(Task brief) Return every one of the items below word for word, changing nothing.

--- start Material shown ---

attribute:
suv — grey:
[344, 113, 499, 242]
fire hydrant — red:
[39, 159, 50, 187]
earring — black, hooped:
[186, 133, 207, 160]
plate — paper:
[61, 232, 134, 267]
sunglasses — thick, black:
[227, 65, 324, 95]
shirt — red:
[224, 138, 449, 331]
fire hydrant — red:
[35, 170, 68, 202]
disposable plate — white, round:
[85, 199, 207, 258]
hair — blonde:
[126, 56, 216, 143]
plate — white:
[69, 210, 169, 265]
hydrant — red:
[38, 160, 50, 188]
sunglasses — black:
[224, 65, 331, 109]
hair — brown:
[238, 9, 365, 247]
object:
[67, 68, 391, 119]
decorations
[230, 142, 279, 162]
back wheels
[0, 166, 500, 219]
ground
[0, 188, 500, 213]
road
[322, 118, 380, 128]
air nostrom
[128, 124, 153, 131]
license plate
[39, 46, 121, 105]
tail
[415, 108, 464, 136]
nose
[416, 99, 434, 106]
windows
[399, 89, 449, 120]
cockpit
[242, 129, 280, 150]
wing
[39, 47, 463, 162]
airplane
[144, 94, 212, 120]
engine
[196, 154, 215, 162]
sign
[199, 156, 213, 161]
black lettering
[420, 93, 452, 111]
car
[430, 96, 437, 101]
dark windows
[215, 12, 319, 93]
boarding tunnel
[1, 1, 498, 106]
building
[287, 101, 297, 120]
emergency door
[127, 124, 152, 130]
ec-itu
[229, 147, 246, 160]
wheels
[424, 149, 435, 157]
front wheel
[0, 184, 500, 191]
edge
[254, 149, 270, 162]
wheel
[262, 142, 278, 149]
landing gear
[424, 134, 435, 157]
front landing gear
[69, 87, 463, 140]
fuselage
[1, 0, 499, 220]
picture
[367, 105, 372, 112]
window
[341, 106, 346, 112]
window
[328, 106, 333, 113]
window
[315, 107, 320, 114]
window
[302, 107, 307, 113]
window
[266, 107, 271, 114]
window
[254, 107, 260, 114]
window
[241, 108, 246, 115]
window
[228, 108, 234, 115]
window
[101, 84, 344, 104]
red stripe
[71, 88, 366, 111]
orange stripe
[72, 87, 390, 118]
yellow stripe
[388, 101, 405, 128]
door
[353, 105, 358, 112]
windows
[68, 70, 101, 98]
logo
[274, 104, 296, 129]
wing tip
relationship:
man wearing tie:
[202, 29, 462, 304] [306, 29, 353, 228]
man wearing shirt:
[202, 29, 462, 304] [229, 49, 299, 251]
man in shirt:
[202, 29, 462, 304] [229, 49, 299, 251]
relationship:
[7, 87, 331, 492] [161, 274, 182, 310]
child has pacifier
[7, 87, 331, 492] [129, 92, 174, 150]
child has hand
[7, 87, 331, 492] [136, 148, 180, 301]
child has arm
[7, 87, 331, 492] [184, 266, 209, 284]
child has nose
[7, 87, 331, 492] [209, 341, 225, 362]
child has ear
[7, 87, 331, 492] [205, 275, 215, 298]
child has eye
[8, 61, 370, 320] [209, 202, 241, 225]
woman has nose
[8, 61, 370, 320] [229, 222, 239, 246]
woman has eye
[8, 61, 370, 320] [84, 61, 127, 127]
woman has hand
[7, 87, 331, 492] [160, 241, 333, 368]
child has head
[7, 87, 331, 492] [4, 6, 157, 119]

--- end Material shown ---

(Result for this exercise)
attribute:
suv — grey:
[344, 113, 499, 242]
fire hydrant — red:
[39, 159, 50, 187]
earring — black, hooped:
[186, 133, 207, 160]
plate — paper:
[61, 232, 134, 267]
sunglasses — thick, black:
[227, 65, 324, 95]
shirt — red:
[224, 138, 449, 331]
fire hydrant — red:
[35, 170, 68, 202]
disposable plate — white, round:
[85, 199, 207, 258]
hair — blonde:
[126, 56, 216, 143]
plate — white:
[69, 210, 169, 265]
hydrant — red:
[38, 160, 50, 188]
sunglasses — black:
[224, 65, 331, 109]
hair — brown:
[238, 9, 365, 247]
object:
[67, 68, 391, 119]
decorations
[230, 142, 279, 162]
back wheels
[0, 166, 500, 219]
ground
[0, 188, 500, 213]
road
[322, 118, 380, 128]
air nostrom
[128, 124, 153, 131]
license plate
[39, 46, 121, 105]
tail
[415, 108, 464, 136]
nose
[416, 99, 434, 106]
windows
[399, 89, 449, 120]
cockpit
[242, 129, 280, 150]
wing
[39, 47, 463, 162]
airplane
[144, 94, 212, 120]
engine
[196, 154, 215, 162]
sign
[199, 156, 213, 161]
black lettering
[420, 93, 452, 111]
car
[430, 96, 437, 101]
dark windows
[215, 12, 319, 93]
boarding tunnel
[1, 1, 498, 106]
building
[287, 101, 297, 120]
emergency door
[127, 124, 152, 130]
ec-itu
[229, 147, 246, 160]
wheels
[424, 149, 435, 157]
front wheel
[0, 184, 500, 191]
edge
[254, 149, 270, 162]
wheel
[262, 142, 278, 149]
landing gear
[424, 134, 435, 157]
front landing gear
[69, 87, 463, 140]
fuselage
[1, 0, 499, 220]
picture
[367, 105, 372, 112]
window
[341, 106, 346, 112]
window
[328, 106, 333, 113]
window
[315, 107, 320, 114]
window
[302, 107, 307, 113]
window
[266, 107, 271, 114]
window
[254, 107, 260, 114]
window
[241, 108, 246, 115]
window
[228, 108, 234, 115]
window
[101, 84, 344, 104]
red stripe
[71, 88, 366, 111]
orange stripe
[72, 87, 390, 118]
yellow stripe
[388, 101, 405, 128]
door
[353, 105, 358, 112]
windows
[68, 70, 101, 98]
logo
[274, 104, 296, 129]
wing tip
relationship:
man wearing tie:
[202, 29, 462, 304] [306, 29, 353, 228]
man wearing shirt:
[202, 29, 462, 304] [229, 49, 299, 251]
man in shirt:
[202, 29, 462, 304] [229, 49, 299, 251]
relationship:
[7, 87, 331, 492] [161, 274, 182, 310]
child has pacifier
[7, 87, 331, 492] [129, 92, 174, 150]
child has hand
[7, 87, 331, 492] [136, 148, 180, 301]
child has arm
[7, 87, 331, 492] [184, 266, 209, 284]
child has nose
[7, 87, 331, 492] [209, 341, 225, 362]
child has ear
[7, 87, 331, 492] [205, 275, 215, 298]
child has eye
[8, 61, 370, 320] [209, 202, 241, 225]
woman has nose
[8, 61, 370, 320] [229, 222, 239, 246]
woman has eye
[8, 61, 370, 320] [84, 61, 127, 127]
woman has hand
[7, 87, 331, 492] [160, 241, 333, 368]
child has head
[7, 87, 331, 492] [4, 6, 157, 119]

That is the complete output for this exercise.